Hiroki Kuroda plans to start Monday but says he might not be 100 percent
DETROIT -- Hiroki Kuroda declared himself set to start Monday's game in Cleveland. But the righthander, injured Wednesday when his right middle finger was grazed by a line drive, said he can't say for sure that the finger is 100 percent.
"I would be lying if I said nothing is bothering me," Kuroda said before Sunday's game. "But it's something I have to deal with."
Kuroda threw his regularly scheduled bullpen session Friday and came through it without any problems, he and pitching coach Larry Rothschild said. But Kuroda also knows that bullpen sessions are one thing and games are another. "Nothing specific," he said of what doesn't feel right. "But until I go on the mound, I won't know [I'm healthy], so that's something I'm concerned about until I do it."
Nuñez again a no-go
Eduardo Nuñez, who left Friday's game after being hit by a pitch in his right biceps, tried to throw before Sunday's game. "I can't," he said shortly after trying. "I hope tomorrow I can. It still feels sore." Nuñez, unlikely to play Monday, pinch ran in the eighth and scored on Ichiro Suzuki's sacrifice fly.
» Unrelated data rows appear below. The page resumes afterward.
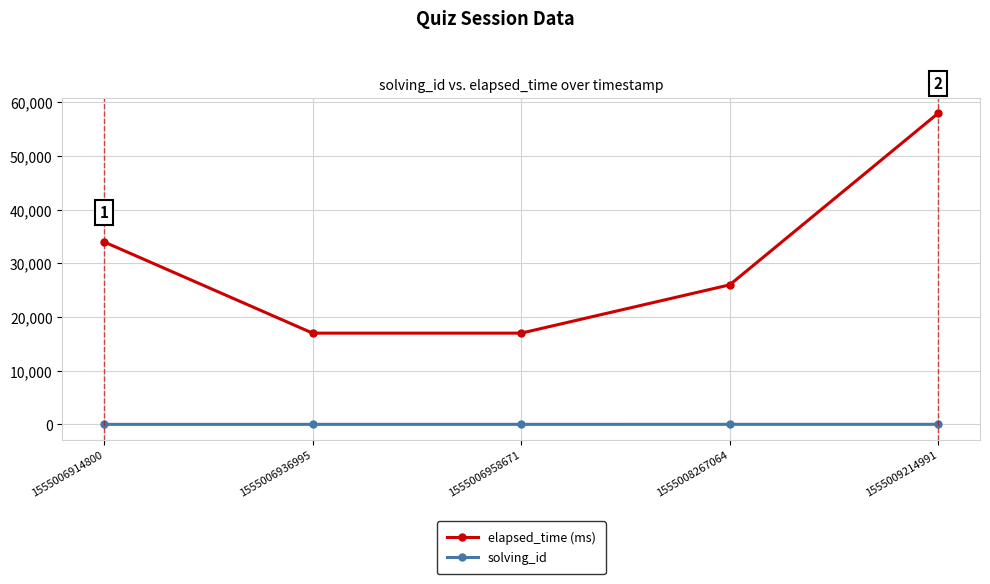

Is it true that elapsed_time (ms) equals 26000 at 1555008267064?

True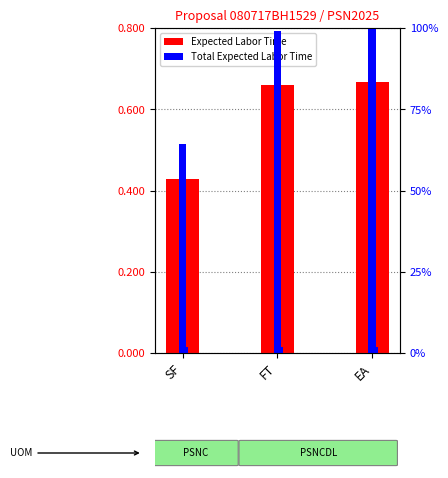

True or false: Expected Labor Time has a value of 1.1 at FT.

False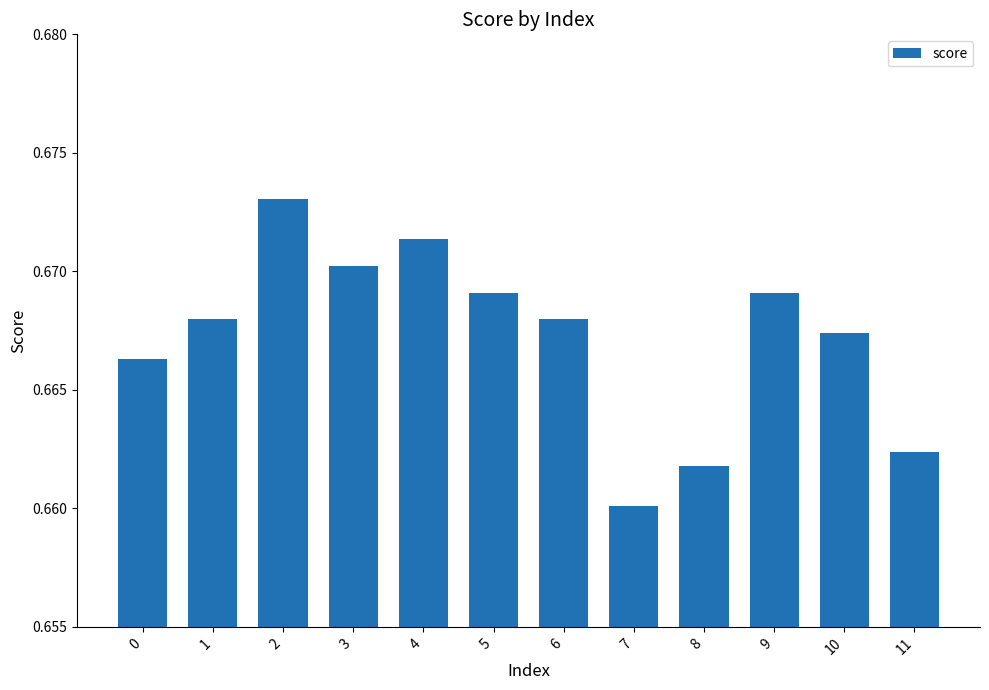

What is the sum of the values at 8 and 11?

1.3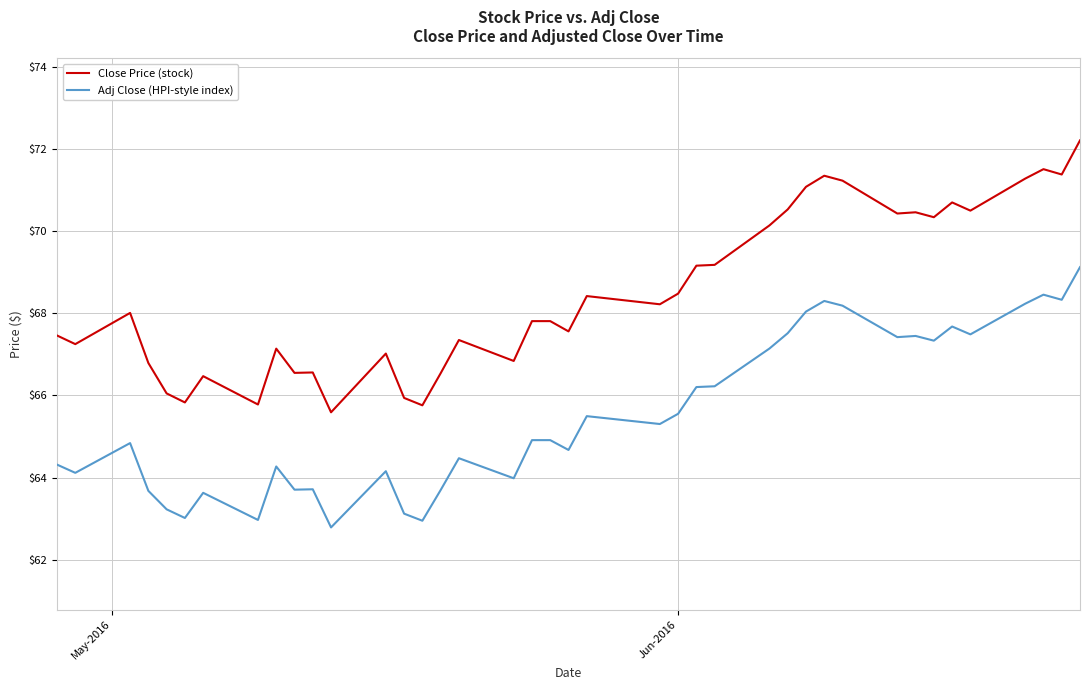

Which series has the largest range (max minus min)?

Close Price (stock)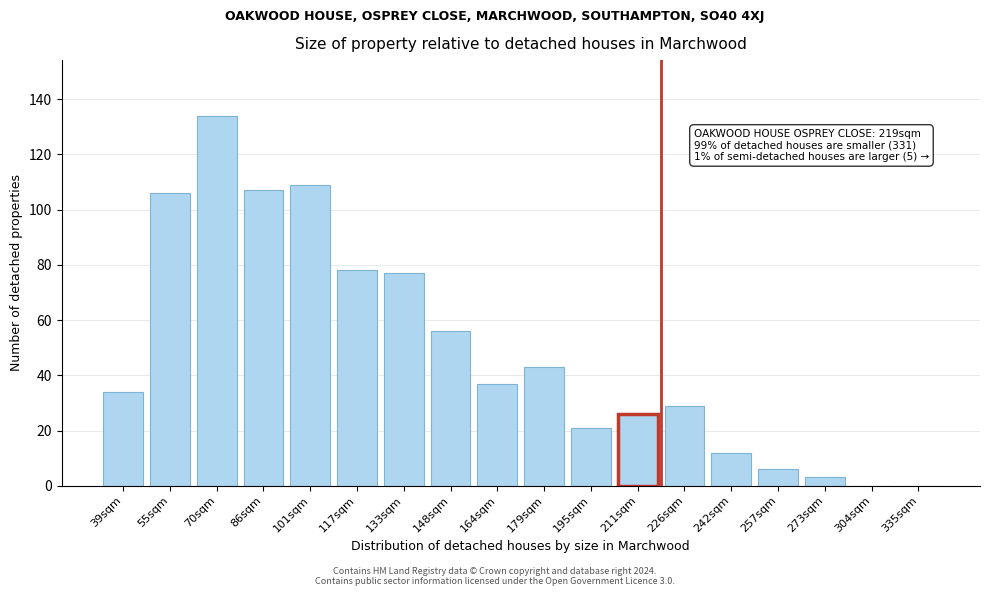

Reading left to right, extract all data points from this chart.

39sqm=34	55sqm=106	70sqm=134	86sqm=107	101sqm=109	117sqm=78	133sqm=77	148sqm=56	164sqm=37	179sqm=43	195sqm=21	211sqm=26	226sqm=29	242sqm=12	257sqm=6	273sqm=3	304sqm=0	335sqm=0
In the first of season-long tributes to Mariano Rivera on the road, the closer was honored before Sunday's game. Tigers manager Jim Leyland presented pictures of the 43-year-old pitching at Comerica Park and Tiger Stadium, with a bottle of dirt from the pitcher's mound of both ballparks.
"Dirt from both stadiums," said Rivera, who allowed two hits but no runs in the ninth inning in a non-save situation. "That was neat. That will take a good place in my house."
The closer was appreciative of the standing ovation he received from the fans and Leyland's gifts. "He just said, 'Thank you,' " Rivera said. "I have so much respect for that man and what he represents. I was thankful."
Travis Hafner, who spent 10 years in Cleveland before joining the Yankees in the offseason, is looking forward to this week's four-game series at Progressive Field. "A lot of good memories," said Hafner, who still resides there with his wife and two sons. "Get to stay at home and see a lot of people."